The Critic's Endorsement: "Knock Down the House is the rare documentary about today’s American political landscape that might make you shed happy tears," explains Vox.

Available to Stream: May 1

The Show: She's Gotta Have It. Season two of Spike Lee's seriously sexy comedy follows its strong female protagonist as she grapples with her new-found success—will she follow her creative ideals or conform to the corporate world?

The Critic's Endorsement: "Throughout the series, [Spike Lee] constructs a virtual gallery, library, and phonothèque of forebears, references, inspirations, and delights, an instant classicism of conscious pleasures and under-recognized legacies," gushes The New Yorker.

Available to Stream: May 24

The Movie: Who’s Afraid of Virginia Woolf? The 1966 film starring Elizabeth Taylor and Richard Burton as a married couple—whose volatile relationship is equal parts love and hate—is a must-watch this month.

The Critic's Endorsement: At the time of its theatrical debut, The New York Times deemed director Mike Nichols' adaptation of Edward Albee's play "one of the most scathingly honest American films ever made."

Available to Stream: May 1

Hulu

The Movie: Iris. This inspiring fashion documentary follows icon Iris Apfel, highlighting the seemingly boundless creativity of a woman whose playfully eclectic personal style is, in a word, captivating.

The Critic's Endorsement: "There are few better ways right now to spend 80 movie minutes than to see Iris, a delightful eye-opener about life, love, statement eyeglasses, bracelets the size of tricycle tires and the art of making the grandest of entrances," says The New York Times.

Available to Stream: May 15

The Show: Broad City. ICYMI, the final season of the binge-worthy cult comedy starring Abbi Jacobson and Ilana Glazer as besties navigating life in New York City is streaming on Hulu at the end of the month.

The Critic's Endorsement: "Ilana Glazer and Abbi Jacobson are taking us out on a high, with a series of episodes that capture their warm, raunchy friendship as strongly as ever," recommends The Boston Globe.

Available to Stream: May 27

The Movie: Flashdance. As Rotten Tomatoes notes, this 80s movie boasts more style than substance, but sometimes that's exactly the kind of movie you're in the mood to watch.
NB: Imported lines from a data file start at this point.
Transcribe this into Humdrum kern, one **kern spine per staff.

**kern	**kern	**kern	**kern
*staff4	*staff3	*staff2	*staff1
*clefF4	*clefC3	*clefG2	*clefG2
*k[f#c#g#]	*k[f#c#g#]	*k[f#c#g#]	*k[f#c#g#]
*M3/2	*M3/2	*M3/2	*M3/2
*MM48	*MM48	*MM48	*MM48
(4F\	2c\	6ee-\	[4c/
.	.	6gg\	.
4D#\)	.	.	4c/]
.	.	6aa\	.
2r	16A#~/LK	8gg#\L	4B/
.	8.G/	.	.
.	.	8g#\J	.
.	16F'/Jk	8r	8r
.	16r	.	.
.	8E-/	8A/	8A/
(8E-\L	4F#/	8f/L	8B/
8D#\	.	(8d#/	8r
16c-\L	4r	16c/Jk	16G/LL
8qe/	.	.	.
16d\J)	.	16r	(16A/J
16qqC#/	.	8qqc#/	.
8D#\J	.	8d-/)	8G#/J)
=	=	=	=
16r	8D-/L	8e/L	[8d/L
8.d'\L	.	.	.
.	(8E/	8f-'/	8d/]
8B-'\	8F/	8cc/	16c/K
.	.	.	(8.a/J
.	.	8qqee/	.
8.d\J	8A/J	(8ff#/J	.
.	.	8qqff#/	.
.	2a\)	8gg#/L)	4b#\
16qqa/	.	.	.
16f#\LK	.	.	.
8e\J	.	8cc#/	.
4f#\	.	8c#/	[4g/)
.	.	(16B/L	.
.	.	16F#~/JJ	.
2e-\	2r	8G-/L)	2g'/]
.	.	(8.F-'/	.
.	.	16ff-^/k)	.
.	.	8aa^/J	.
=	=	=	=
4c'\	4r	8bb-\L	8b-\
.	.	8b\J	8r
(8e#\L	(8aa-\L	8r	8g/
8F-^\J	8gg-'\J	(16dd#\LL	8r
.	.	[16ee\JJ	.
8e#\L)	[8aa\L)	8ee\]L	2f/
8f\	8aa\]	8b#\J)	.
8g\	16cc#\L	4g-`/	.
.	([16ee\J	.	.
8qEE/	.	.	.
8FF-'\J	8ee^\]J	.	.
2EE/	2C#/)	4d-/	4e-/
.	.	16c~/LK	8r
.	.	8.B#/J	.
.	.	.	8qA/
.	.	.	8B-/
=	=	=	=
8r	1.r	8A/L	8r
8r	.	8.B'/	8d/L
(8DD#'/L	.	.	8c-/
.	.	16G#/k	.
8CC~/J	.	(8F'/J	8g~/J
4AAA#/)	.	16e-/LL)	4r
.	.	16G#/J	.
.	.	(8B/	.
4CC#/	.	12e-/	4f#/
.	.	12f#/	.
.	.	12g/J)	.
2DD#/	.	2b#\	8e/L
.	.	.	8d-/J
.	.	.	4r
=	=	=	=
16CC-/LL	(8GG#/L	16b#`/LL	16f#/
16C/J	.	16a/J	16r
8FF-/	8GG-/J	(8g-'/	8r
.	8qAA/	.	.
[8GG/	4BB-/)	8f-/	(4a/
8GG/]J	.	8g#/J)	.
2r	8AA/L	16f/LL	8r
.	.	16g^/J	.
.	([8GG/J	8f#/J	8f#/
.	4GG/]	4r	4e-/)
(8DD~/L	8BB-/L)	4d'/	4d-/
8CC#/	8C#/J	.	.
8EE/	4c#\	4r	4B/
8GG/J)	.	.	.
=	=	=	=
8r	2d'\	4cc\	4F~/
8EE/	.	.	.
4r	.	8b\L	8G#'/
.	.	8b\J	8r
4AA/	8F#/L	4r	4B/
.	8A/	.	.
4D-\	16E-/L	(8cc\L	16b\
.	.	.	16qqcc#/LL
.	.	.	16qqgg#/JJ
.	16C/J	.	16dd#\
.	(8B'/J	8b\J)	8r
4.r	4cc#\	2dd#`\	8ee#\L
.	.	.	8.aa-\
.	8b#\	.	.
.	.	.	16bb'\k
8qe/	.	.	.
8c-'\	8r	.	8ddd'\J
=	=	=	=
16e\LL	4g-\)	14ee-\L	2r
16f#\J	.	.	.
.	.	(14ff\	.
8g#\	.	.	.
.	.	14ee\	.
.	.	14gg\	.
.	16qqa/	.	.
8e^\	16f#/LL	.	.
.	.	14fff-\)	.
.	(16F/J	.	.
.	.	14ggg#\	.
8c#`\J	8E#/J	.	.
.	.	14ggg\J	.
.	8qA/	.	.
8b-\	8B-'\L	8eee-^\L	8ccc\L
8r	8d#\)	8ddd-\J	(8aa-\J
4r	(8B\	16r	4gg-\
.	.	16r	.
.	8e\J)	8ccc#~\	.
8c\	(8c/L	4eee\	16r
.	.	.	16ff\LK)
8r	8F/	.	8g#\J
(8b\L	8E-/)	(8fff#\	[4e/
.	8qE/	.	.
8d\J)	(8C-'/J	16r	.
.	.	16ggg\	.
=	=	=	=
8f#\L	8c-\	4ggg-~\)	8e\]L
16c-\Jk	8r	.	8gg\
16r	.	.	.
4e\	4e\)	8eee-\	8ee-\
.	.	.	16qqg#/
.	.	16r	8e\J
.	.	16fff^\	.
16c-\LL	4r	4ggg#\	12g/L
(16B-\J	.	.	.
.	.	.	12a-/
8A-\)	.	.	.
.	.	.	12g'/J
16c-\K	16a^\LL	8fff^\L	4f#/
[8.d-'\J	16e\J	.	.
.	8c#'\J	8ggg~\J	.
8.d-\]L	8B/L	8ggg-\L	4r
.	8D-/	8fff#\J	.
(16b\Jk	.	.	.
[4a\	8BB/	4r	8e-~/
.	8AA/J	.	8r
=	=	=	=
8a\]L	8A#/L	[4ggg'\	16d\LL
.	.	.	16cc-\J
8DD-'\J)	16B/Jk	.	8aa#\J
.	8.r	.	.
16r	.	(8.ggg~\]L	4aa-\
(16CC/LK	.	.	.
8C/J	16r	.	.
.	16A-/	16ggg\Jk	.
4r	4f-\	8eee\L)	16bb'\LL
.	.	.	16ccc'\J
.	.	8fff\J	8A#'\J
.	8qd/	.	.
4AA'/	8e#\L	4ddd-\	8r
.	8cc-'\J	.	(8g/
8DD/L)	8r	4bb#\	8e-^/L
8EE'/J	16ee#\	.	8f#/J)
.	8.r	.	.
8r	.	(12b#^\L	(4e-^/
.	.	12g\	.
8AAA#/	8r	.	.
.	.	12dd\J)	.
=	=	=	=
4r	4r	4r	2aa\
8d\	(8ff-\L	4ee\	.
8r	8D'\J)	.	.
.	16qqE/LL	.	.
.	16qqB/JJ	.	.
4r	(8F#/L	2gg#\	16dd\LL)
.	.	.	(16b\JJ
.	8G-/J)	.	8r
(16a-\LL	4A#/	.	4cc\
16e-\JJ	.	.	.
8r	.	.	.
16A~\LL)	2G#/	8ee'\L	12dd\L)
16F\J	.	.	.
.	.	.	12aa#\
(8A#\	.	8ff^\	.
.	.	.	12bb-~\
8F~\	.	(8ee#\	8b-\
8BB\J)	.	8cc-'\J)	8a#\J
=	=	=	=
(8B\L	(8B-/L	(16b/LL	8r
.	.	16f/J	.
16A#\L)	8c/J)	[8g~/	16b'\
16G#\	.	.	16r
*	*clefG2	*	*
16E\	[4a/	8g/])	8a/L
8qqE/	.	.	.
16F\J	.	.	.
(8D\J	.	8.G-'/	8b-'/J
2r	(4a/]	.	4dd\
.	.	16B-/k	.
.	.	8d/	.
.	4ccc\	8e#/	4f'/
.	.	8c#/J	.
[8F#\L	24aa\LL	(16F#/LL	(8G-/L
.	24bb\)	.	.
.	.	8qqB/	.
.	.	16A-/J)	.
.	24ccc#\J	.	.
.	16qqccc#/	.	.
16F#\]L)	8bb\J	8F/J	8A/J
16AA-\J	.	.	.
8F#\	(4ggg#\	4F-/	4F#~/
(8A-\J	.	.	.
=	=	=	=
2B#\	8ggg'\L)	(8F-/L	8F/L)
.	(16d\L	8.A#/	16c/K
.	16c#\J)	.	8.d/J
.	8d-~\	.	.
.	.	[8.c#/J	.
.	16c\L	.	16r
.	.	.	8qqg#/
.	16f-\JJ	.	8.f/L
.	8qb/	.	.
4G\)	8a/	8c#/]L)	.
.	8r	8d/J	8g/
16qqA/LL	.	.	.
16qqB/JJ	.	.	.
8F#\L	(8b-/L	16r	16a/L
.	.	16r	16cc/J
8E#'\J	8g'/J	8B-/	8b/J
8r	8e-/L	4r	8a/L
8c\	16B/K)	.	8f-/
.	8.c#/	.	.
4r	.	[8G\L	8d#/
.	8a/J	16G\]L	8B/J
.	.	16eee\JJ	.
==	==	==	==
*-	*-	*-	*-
The Critic's Endorsement: "This spirited rock musical about a young factory worker go-go dancer in Pittsburgh who aspires to be a ballerina is the best kind of adolescent fantasy: colorful, involving and full of leaping, prancing energy," says People.
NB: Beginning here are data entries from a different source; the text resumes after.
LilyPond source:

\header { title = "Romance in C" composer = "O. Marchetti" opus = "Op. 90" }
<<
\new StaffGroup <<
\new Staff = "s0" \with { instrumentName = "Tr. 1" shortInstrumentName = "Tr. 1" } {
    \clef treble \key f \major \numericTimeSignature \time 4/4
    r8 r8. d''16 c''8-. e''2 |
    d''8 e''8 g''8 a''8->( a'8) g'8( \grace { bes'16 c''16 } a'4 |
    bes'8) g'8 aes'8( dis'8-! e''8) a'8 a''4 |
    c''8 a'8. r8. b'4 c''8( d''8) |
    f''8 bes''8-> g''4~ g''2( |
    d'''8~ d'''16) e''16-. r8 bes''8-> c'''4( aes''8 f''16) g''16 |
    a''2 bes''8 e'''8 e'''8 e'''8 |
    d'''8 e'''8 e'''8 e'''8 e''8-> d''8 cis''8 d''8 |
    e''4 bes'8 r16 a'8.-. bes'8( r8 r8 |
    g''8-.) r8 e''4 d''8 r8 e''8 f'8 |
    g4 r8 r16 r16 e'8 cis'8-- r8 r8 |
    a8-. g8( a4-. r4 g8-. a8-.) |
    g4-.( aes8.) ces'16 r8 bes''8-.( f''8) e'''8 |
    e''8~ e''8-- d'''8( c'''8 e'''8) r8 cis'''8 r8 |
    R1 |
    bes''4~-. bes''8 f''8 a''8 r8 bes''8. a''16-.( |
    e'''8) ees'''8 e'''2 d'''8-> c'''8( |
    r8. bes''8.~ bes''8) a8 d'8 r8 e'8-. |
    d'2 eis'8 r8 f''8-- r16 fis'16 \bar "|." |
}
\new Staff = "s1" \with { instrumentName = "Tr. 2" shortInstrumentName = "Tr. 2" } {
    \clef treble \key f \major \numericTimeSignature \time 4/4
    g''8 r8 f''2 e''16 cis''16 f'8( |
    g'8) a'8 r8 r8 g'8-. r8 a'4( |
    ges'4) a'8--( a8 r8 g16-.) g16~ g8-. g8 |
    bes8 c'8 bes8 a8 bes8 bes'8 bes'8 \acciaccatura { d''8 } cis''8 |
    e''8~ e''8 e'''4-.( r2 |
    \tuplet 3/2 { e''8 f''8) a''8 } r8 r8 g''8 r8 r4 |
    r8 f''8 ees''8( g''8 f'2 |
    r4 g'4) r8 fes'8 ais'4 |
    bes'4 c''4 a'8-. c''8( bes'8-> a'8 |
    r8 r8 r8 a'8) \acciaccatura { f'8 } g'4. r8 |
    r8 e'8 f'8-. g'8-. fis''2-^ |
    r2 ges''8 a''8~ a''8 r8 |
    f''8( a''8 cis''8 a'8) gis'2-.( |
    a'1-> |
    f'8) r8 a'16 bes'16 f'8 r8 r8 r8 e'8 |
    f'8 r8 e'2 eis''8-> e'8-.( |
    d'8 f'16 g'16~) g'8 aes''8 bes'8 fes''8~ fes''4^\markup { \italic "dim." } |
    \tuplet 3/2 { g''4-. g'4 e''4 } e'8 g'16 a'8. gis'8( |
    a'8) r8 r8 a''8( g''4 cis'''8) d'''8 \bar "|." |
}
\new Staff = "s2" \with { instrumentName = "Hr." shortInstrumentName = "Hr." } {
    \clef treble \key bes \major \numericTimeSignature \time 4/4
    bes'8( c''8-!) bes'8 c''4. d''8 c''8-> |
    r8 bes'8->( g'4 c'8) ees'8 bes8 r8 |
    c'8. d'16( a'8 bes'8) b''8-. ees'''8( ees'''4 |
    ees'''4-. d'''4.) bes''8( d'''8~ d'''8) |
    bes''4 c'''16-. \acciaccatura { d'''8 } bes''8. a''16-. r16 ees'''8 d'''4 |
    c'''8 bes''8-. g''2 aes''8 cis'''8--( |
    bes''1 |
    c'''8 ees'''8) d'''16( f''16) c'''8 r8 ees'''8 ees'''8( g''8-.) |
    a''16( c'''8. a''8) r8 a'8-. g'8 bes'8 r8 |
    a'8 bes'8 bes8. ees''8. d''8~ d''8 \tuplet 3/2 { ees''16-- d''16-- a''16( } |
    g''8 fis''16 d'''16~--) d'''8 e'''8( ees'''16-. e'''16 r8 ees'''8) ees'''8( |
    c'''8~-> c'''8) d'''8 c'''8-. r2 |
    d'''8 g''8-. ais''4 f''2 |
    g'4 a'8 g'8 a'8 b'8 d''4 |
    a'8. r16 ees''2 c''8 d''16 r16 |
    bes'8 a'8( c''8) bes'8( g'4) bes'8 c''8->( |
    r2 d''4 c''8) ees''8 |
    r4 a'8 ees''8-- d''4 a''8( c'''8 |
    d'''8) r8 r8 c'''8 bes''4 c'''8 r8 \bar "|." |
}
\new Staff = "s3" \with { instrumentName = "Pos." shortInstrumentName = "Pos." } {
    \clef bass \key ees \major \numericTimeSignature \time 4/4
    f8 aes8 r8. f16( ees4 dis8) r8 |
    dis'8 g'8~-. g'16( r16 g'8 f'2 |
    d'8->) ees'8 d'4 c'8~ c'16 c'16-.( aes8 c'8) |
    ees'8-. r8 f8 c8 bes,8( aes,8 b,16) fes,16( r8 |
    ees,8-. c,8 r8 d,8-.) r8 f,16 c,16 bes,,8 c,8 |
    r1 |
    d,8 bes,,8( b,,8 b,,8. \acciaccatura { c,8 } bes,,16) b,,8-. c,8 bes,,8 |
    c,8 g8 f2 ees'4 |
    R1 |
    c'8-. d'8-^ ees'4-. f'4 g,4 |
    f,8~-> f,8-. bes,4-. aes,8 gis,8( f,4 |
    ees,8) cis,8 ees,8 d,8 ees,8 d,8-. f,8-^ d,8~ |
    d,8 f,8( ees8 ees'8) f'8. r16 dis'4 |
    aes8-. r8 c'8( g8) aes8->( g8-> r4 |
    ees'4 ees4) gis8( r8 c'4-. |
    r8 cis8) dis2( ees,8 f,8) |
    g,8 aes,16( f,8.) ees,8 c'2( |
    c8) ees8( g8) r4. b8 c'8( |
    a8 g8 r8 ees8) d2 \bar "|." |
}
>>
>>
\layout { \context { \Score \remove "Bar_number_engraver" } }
Available to Stream: May 1

HBO

The Movie: At the Heart of Gold. This poignant documentary delves into the "win-first" culture that enabled a U.S. Olympic Doctor to abuse gymnasts for years.

The Critic's Endorsement: "Will cause heartache, stomach churning, and festering anger. If symptoms persist, consult a doctor. One you hopefully can trust," notes The Los Angeles Times.

Available to Stream: May 3

The Movie: Amélie. An irresistible French rom-com, queue up this foreign language film starring Audrey Tautou as a delightfully charming heroine to turn around an otherwise boring evening.

The Critic's Endorsement: The Wall Street Journal describes Ameélie as "hip nostalgia, a postmodern fairy tale in which faith is replaced by predestination or simple luck, and the universe proves, against all odds, to be a place of kindness and abiding love."

Available to Stream: May 1

The Movie: The Danish Girl. Inspired by the lives of artists Lili Elbe and Gerda Wegener, Eddie Redmayne and Alicia Vikander star in this visually stunning and thought-provoking biopic.

The Critic's Endorsement: "Watching Redmayne’s character blossom into her true self is remarkable, and the awkwardness getting there only helps make it more relatable to audiences who might not be on board with the subject matter initially," reviews USA Today.